Knowing where your food comes from
Traceability has become an important element in purchasing luxury goods such as watches and diamonds – so why not food? For Langit, each vacuum packet of rice utilises its Foodprints traceable technology in order to connect the consumer with their rice farmers.
At the corner of each packet is a sticker with a unique QR code, where users can scan and view basic information such as the farmer’s name and face, the rice variety, milling date, and origin of the rice.
Foodprints was a spin-off of sorts from an internal need, in order to maintain data transparency between Langit and their rice farmers, while ensuring that any issues with the rice can easily be traced back internally. The founders of Langit eventually thought of publicising some of this basic information to help raise awareness on what takes place beyond the product and at the same time, allow consumers to realise that what they’re consuming doesn’t come from a steel factory – but grown from the blood, sweat, and tears of a passionate person.
“It really makes a difference knowing how and where your food is grown,” Melisa shares. “As consumers we usually only know a bit about the brand, but not so much about the story behind it. Some may think it’s a bit premature of us to implement food traceability, but there’s no harm in starting early and waiting for it to catch on!”
Offerings as diverse as the land
As locals slowly develop more discerning palates and Langit continues to grow in popularity, so do the latter’s range of products. Now, The Langit Collective offers other local produce such as Sarawak pepper and ginger. With an existing relationship with the ginger and pepper farmers in Sarawak, Langit was able to collaborate with more industrious and ambitious community members to bring their product to the Malaysian Peninsula.
With the pepper farmers, Langit hopes to bring single-origin peppercorns to the West, since commercial peppercorns sold in markets usually consist of different varieties.
As for the ginger farmers, they have been growing ginger as their cash crop of two generations – but have never tasted ginger in other forms.
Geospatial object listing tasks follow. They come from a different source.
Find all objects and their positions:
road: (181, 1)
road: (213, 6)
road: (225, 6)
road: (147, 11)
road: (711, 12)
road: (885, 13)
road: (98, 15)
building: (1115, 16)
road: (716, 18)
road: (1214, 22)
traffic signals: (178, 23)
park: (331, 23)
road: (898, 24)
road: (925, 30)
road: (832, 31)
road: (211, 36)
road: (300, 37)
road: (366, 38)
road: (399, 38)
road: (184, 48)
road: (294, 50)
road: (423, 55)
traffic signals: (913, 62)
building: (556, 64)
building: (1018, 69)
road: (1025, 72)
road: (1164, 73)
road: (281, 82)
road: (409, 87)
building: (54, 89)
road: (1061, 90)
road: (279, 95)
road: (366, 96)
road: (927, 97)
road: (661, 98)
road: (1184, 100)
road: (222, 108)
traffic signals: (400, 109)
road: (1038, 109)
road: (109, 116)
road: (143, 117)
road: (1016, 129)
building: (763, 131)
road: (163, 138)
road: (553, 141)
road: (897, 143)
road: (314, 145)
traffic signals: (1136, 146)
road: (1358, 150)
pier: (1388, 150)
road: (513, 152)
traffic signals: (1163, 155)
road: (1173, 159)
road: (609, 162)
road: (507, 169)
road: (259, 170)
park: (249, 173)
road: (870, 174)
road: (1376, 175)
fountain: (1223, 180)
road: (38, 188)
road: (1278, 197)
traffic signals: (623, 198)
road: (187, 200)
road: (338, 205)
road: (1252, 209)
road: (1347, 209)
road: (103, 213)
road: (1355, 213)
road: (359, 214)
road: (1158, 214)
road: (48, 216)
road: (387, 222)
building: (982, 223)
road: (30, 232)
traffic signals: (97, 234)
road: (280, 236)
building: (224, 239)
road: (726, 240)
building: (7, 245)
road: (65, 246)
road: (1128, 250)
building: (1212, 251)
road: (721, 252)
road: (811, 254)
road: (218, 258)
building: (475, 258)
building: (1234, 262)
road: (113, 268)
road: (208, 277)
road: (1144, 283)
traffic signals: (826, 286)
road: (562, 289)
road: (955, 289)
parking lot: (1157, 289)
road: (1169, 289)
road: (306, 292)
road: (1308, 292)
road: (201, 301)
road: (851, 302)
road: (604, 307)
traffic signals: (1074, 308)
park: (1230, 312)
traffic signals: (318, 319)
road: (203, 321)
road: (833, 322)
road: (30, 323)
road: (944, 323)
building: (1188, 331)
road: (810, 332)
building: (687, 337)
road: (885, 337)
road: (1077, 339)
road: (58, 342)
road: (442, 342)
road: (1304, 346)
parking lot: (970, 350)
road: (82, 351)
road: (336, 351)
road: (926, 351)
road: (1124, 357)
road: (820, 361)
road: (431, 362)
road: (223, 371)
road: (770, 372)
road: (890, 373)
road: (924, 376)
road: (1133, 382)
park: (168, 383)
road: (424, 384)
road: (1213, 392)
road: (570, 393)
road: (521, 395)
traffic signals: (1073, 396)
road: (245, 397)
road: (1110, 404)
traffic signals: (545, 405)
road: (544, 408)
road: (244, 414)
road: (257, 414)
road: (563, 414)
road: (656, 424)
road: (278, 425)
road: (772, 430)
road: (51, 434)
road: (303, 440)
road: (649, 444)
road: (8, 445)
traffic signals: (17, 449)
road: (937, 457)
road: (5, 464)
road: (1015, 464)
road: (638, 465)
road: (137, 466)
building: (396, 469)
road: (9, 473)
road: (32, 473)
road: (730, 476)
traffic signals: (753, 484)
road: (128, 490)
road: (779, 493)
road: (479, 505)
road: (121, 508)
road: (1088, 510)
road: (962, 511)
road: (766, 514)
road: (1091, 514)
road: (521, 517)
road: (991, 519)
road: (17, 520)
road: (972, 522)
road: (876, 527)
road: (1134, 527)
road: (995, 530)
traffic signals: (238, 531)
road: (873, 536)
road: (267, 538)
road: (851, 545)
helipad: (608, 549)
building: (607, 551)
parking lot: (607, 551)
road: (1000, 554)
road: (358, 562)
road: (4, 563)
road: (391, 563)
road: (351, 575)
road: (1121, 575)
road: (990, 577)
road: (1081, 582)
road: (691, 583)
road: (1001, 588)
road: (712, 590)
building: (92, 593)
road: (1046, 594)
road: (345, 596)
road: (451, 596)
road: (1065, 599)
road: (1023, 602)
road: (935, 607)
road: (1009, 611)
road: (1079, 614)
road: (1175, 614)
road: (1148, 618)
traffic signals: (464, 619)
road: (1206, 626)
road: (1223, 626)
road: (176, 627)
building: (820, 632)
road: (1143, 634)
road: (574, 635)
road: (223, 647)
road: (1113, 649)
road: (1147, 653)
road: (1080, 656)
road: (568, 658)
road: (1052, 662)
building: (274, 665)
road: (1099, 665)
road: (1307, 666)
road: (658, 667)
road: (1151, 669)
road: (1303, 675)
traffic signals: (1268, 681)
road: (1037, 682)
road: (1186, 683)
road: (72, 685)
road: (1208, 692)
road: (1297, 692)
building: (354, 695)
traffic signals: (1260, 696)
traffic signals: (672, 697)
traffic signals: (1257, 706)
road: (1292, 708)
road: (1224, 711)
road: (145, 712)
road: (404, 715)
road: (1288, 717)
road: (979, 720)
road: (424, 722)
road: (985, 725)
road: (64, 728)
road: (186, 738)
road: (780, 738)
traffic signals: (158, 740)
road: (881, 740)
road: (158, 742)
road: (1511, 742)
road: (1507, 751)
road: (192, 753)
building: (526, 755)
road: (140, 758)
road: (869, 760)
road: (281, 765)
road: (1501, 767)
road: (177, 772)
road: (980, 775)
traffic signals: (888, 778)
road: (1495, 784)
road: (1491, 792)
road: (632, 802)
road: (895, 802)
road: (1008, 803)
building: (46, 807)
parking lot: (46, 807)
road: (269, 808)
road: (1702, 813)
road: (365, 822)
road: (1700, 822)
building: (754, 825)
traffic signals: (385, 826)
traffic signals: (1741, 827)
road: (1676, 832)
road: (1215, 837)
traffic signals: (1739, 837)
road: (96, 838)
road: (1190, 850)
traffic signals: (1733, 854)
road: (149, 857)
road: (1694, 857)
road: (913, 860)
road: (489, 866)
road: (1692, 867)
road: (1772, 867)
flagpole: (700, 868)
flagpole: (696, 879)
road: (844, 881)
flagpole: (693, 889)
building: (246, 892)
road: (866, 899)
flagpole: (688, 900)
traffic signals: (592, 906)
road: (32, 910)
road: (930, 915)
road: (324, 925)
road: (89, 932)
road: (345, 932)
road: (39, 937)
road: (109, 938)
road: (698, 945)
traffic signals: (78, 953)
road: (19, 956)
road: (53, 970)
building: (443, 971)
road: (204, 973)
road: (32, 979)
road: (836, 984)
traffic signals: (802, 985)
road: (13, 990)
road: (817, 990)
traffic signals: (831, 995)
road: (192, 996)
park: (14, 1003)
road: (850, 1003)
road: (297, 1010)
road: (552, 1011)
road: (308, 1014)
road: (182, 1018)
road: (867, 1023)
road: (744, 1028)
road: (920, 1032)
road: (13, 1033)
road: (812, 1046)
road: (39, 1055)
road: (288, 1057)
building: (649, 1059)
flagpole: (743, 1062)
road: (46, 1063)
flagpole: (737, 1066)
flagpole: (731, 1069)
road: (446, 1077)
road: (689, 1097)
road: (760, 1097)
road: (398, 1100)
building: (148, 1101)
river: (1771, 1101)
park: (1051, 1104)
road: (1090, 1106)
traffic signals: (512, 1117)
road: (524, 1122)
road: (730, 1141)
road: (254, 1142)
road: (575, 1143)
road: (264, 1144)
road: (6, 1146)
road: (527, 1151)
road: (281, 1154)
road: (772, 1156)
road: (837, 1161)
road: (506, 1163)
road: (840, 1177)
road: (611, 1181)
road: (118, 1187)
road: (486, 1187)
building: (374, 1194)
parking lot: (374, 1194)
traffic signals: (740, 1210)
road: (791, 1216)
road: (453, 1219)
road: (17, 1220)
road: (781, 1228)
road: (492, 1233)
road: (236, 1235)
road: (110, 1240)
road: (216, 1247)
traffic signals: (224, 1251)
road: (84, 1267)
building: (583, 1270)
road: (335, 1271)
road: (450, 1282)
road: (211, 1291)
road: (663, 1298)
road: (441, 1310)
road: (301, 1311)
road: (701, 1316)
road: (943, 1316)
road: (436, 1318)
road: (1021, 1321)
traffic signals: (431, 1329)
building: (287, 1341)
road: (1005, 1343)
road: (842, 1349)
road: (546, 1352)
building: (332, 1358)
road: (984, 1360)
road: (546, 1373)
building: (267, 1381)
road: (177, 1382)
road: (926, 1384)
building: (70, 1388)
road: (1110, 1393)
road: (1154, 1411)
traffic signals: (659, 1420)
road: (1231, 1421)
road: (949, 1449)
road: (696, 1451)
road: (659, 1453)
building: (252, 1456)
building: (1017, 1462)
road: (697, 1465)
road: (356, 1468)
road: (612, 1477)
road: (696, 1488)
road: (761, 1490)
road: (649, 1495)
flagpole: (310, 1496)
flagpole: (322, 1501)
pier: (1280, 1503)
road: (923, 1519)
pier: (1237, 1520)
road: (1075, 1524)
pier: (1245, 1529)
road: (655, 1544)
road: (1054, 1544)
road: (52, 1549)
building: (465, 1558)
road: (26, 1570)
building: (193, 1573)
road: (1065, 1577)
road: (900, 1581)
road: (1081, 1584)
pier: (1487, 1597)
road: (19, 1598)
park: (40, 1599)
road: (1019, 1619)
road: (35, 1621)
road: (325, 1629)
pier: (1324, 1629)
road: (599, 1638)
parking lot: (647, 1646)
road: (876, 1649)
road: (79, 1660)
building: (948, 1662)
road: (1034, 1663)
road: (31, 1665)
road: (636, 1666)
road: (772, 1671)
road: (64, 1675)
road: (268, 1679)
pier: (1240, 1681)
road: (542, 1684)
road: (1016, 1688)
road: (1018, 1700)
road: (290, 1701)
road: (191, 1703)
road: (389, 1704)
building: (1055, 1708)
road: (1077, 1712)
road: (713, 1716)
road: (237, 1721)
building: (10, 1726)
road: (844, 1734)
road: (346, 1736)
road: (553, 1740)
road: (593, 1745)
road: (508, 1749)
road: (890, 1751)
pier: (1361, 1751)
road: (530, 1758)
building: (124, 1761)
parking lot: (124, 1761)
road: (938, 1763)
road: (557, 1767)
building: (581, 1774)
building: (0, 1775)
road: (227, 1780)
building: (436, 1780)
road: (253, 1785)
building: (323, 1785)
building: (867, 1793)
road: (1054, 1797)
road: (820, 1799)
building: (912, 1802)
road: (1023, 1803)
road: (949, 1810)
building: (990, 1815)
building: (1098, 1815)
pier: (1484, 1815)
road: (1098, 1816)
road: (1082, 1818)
So what Langit did was introduce drying and grinding the ginger into a powdered version – is a form that’s more common for urban folks.
In another effort to support local, Langit has also begun extending its platform to slowly include other local artisanal brands, such as Mu Artisan Soy Sauce.
“As we grew our e-commerce presence, we got to know other peers within the artisanal food industry who share similar values of heritage,” Melisa adds. “We thought – why not have everyone on this shared platform? We do have plans to expand this idea of a platform, but we have to make sure the brands match our values. It’s important that we’re not just another marketplace, and that we share certain philosophies to help bring a lot of value to both the brands and the consumers.”